Page images and extracted text
★ ★ ★ ★ ★ ★ ★

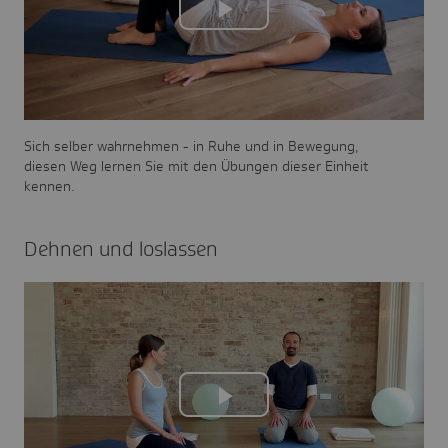
Play
Video
Sich selber wahrnehmen - in Ruhe und in Bewegung,
diesen Weg lernen Sie mit den Übungen dieser Einheit
kennen.
Dehnen und loslassen
Play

★ ★ ★ ★ ★ ★ ★

Could the data be reproduced exactly, with the pictures omitted?

Play
Video
Sich selber wahrnehmen - in Ruhe und in Bewegung,
diesen Weg lernen Sie mit den Übungen dieser Einheit
kennen.
Dehnen und loslassen
Play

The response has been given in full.